Not only is suicide by gun about twice as high as homicide by gun, suicide by gun is twice as high as suicide by any other means. I'm no social scientist (well, I studied to be one, but I wasn't liberal enough!), but might one of the reasons for this be that Americans are hooked on violence? Sure, guns are convenient because they're popular, but is that popularity based on the gun's ability to fire bullets that can kill people, or because Americans have become poorly trained at handling their problems?
When people commit suicide, they overwhelming prefer doing so with a gun, which may be convenient and practical, but it also ensures that their death will be gruesome. Shocking. Maybe even a punishment of sorts for whomever is left behind. One does not clean up the scene of a suicide by gun like one cleans up the scene of a suicide by overdose.
We all know American society is full of pressures, but few of us genuinely appreciate the different ways people react to those pressures, or even the ability of some people to mentally tolerate lower levels of pressure. Yet we seek to push the envelope, from pursuing longer commutes to work, to deluding ourselves with our (poor) abilities to multitask, to expecting fewer employees to do more work, to defending ever higher taxes, to convincing ourselves that raising the performance bar on everything is the only way to prove our worth, to poor diets or too much dieting... all with a steady diet of violence in all of our media venues which, again, pushes anti-social behavior patterns in ways we're told are entertaining.
Choose Your Ammo
At the end of the day, we're each responsible for the decisions we make. I believe that personal sin is the biggest crisis our world faces.
However, even though you and I are responsible for our sins, sometimes, our society doesn't provide us much help, especially when we're so easily deluded into thinking we can blame machines, or TV, or luxury car makers for our drive to acquire, prove, and thrive in our achievement-oriented culture. Do you see how we could use all this stuff, not just bullets, as ammunition against each other? Throw into the mix our tolerance for bigotry, our ambivalence regarding alcoholism and the abuse of other drugs, and our disdain for authority, and see what happens. Oh, and don't forget the ease with which we ignore those on the margins of society and assume they're entirely to blame for their lot in life. After all, we're each responsible for the decisions we make.
Yes, we are.
And we're all responsible - to varying degrees - for the society we make.
Switzerland's society is relatively homogeneous, at least compared to ours in the United States. It's also vastly smaller, both in terms of numbers, and in terms of geography. But how do these facts fit into the equation?
The Swiss certainly aren't angels. Just ask their bankers. But they boast the world's third-highest rate of gun ownership per capita, with fewer murders per year than the number of people in your Sunday School class, or your commuter bus at rush hour, or two classes of high school social studies students at your local high school.
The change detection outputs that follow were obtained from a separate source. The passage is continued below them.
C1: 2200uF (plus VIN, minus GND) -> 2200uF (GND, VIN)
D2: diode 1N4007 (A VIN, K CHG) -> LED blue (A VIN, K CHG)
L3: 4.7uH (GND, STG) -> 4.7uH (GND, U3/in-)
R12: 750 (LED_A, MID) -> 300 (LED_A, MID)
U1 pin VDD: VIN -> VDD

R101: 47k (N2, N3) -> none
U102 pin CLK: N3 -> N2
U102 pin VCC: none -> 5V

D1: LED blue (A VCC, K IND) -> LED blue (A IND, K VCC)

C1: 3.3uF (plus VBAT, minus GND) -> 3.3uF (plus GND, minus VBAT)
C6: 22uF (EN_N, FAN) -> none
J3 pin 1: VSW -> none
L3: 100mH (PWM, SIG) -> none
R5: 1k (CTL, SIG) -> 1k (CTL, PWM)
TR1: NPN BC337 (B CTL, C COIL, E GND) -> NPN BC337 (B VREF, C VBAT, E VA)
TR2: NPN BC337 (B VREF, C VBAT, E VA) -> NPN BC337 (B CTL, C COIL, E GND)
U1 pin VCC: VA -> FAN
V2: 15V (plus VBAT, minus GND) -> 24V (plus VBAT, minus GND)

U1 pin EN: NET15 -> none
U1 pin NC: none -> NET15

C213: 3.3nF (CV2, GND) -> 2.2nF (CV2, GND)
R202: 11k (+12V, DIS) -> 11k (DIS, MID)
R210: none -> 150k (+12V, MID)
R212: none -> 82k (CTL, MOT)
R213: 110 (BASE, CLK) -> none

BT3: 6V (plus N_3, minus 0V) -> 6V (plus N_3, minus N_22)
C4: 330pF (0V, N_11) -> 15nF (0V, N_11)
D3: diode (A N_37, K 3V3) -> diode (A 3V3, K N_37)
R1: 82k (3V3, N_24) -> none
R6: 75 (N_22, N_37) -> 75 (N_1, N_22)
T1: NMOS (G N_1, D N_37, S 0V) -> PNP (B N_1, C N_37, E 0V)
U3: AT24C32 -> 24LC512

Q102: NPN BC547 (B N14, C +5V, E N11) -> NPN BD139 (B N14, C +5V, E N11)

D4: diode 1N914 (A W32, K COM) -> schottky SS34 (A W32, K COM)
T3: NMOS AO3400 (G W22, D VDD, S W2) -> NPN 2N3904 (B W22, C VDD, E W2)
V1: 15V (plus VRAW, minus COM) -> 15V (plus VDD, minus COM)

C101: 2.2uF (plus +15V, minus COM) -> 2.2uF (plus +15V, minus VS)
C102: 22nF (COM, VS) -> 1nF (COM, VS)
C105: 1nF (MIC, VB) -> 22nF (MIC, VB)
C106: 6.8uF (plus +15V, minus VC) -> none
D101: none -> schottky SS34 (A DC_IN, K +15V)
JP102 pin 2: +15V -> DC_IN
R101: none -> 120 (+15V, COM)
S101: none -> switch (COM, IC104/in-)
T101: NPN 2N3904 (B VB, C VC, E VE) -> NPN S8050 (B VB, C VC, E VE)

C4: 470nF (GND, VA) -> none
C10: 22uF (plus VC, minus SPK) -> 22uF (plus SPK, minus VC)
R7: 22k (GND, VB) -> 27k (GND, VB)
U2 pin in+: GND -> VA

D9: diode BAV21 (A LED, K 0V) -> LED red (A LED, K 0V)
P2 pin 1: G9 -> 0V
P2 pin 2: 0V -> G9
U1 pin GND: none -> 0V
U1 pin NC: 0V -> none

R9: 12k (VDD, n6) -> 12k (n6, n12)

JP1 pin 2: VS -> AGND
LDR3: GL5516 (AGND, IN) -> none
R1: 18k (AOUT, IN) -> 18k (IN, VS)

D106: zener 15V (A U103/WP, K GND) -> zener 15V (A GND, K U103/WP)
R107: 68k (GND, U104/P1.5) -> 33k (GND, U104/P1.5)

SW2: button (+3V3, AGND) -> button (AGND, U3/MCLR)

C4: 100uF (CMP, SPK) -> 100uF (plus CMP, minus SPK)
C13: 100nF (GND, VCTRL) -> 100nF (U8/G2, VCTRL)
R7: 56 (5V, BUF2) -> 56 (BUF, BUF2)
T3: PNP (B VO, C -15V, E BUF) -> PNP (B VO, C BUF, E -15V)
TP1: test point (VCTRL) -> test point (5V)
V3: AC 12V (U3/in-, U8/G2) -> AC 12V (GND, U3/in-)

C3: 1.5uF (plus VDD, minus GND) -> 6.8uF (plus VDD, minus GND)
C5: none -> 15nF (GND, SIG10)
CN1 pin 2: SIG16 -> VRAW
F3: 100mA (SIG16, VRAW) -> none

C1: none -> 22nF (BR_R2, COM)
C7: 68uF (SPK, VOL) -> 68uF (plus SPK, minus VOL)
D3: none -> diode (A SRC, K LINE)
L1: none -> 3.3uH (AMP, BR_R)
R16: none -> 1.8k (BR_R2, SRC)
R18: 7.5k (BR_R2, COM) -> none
Meanwhile, we've got 283 million guns. If we want solutions, won't more laws only be shutting the barn door after the whole herd has bolted? Only a small fraction of those guns are ever involved in any crime anyway. How can Switzerland sustain a high level of gun ownership with few murders, and we can't?
The Swiss sin as much as we do. They also own a lot of guns. Might it be that very little of their ammo are bullets?